Using a movement approach to muscle and joint health involves exploring the ranges of motion, not going past 2/10 in discomfort and matching your breathing with your movement.

here are my Top 3 Shoulder mobility movements:

>>> Hang from something

>>> Arm Circles – simple circulation works wonders

>>> Supine Trunk Twist – use tension to keep your shoulders on the floor as you rotate your hips

The shoulder is a very complicated part of your body. There are multiple joints, bones and muscles that all connect to more or less the same area on your skeleton. The coordination of all these working parts is called a Rhythm – the Glenohumeral Rhythm or Scapulohumeral Rhythm.

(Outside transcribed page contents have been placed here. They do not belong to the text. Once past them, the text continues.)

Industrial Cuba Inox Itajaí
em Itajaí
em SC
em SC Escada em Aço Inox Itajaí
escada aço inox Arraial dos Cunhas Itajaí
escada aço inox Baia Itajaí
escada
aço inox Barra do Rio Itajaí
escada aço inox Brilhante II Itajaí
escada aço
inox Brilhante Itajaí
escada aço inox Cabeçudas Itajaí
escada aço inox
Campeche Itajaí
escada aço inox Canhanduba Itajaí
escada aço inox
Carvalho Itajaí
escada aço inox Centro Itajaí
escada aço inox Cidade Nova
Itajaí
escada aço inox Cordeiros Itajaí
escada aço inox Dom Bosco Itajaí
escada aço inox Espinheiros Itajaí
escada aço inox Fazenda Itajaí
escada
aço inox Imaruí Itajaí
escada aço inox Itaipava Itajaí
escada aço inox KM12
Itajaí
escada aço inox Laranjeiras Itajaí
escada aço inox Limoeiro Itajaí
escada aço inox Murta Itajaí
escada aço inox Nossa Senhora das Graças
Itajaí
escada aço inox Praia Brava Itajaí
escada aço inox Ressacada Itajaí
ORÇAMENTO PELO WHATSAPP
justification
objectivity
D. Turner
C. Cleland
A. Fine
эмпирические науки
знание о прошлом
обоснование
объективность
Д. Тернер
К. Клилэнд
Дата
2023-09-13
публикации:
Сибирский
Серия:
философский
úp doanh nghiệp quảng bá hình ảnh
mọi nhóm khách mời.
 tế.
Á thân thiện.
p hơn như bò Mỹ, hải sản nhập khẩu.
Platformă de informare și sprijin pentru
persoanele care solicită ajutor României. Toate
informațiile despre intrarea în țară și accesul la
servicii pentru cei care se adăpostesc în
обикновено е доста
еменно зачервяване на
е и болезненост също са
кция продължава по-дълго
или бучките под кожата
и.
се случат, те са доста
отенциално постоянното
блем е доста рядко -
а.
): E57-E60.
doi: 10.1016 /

The muscle that gets a lot of attention is the Serratus Anterior – a very sexy muscle that assists in scapular rotation. Getting this muscle working properly is critical for the Glenohumeral rhythm.

>General practice of this scapular rotation and getting the arm to move in coordination with your shoulder blade is also needed.

>The Muscles of your neck – your ‘Traps’ – often need to be DE-activated because they work too much.

>The muscles between the shoulder blades – your Rhomboids – need to be Activated and strengthened because they often are stretched out and weak.

If you practice these things your shoulder range of motion will be pain free. If you include push up, pull ups, overhead presses and the like – your shoulder range of motion will be strong and resilient. When training Overhead exercises there is no need to go to absolute failure: Safety First!